The complex has six floors and two basements, divided into half levels; with 150 shops, and the Laforet Museum on the top floor.

It has had a long association with youth fashion culture, although this was not originally intended.
Although fashion brands such as Hysteric Glamour and Ba-tsu opened their first boutiques there, originally its interior was more staid and conventional for the times.
Unfortunately for its developers, this resulted in low sales in the first year of business, causing Ryotu Matsumoko of Ba-stu to be brought in to remodel the interior of the store, changing it to a more youthful and "edgy" design for the time, replacing long and deep stores with wide and shallow stores visible in "panopticon" fashion by shoppers from a central stairwell.

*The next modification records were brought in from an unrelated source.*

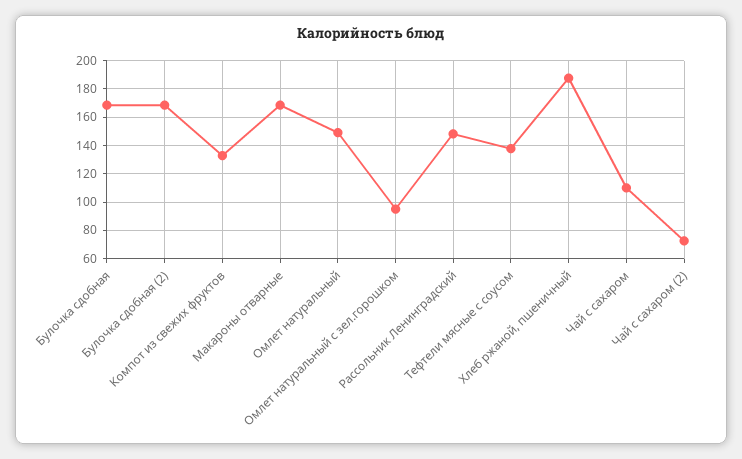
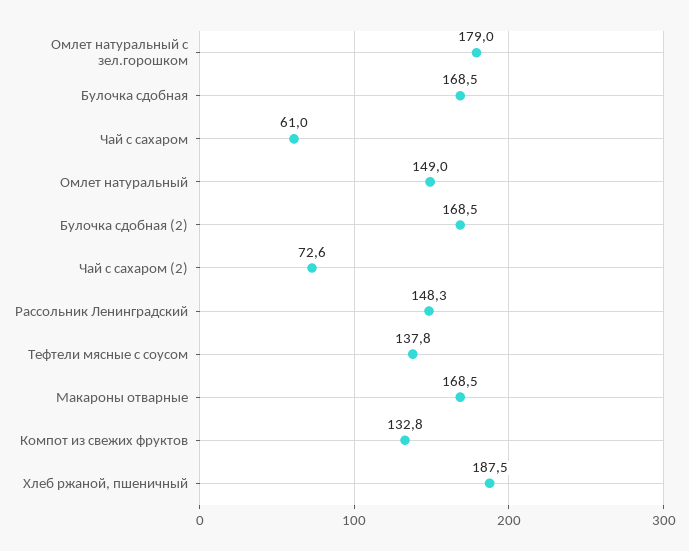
  {
    "Булочка сдобная": 168.5,
    "Булочка сдобная (2)": 168.5,
    "Компот из свежих фруктов": 132.8,
    "Макароны отварные": 168.5,
    "Омлет натуральный": 149,
-   "Омлет натуральный с зел.горошком": 95,
+   "Омлет натуральный с зел.горошком": 179,
    "Рассольник Ленинградский": 148.3,
    "Тефтели мясные с соусом": 137.8,
    "Хлеб ржаной, пшеничный": 187.5,
-   "Чай с сахаром": 110,
+   "Чай с сахаром": 61,
    "Чай с сахаром (2)": 72.6
  }

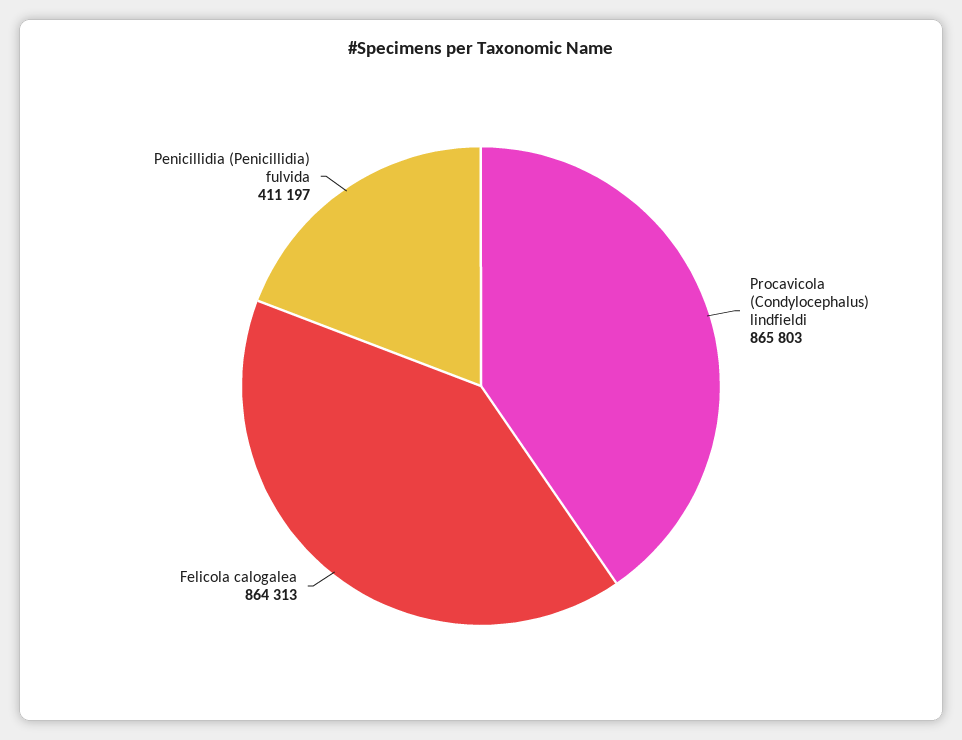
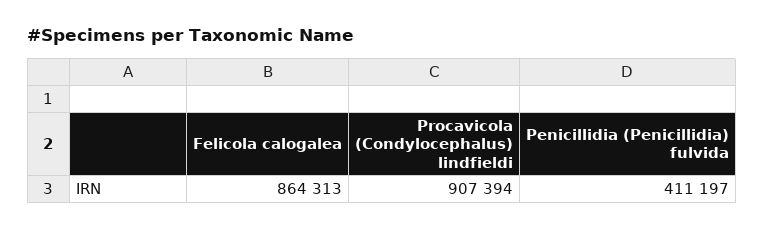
  {
-   "Procavicola (Condylocephalus) lindfieldi": 865803,
+   "Procavicola (Condylocephalus) lindfieldi": 907394,
    "Felicola calogalea": 864313,
    "Penicillidia (Penicillidia) fulvida": 411197
  }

The same was true of its fashion promotion advertising image, originally designed by U.S. firm Antonio Lopez, which was not particularly successful until taken over by Takuya Onuki, who in the mid-1990s switched the advertising campaigns from female models wearing brand clothes to quirky images such as the "Nude" brand of Americans going about their daily business dressed only in underwear, and dogs in denim.

Following the increase in youth fashion culture of the times, Laforet took to partnering with youth fashion magazines and clothing brands to run fashion shows in the building during the 1980s and 1990s.
A victim of its own success, with the independent innovators that were originally attracted being acquired by and assimilated into commercial interests, Laforet's fashion shows went into decline in the late 1990s.

A new roster of boutiques began to turn its fortunes around in 2006.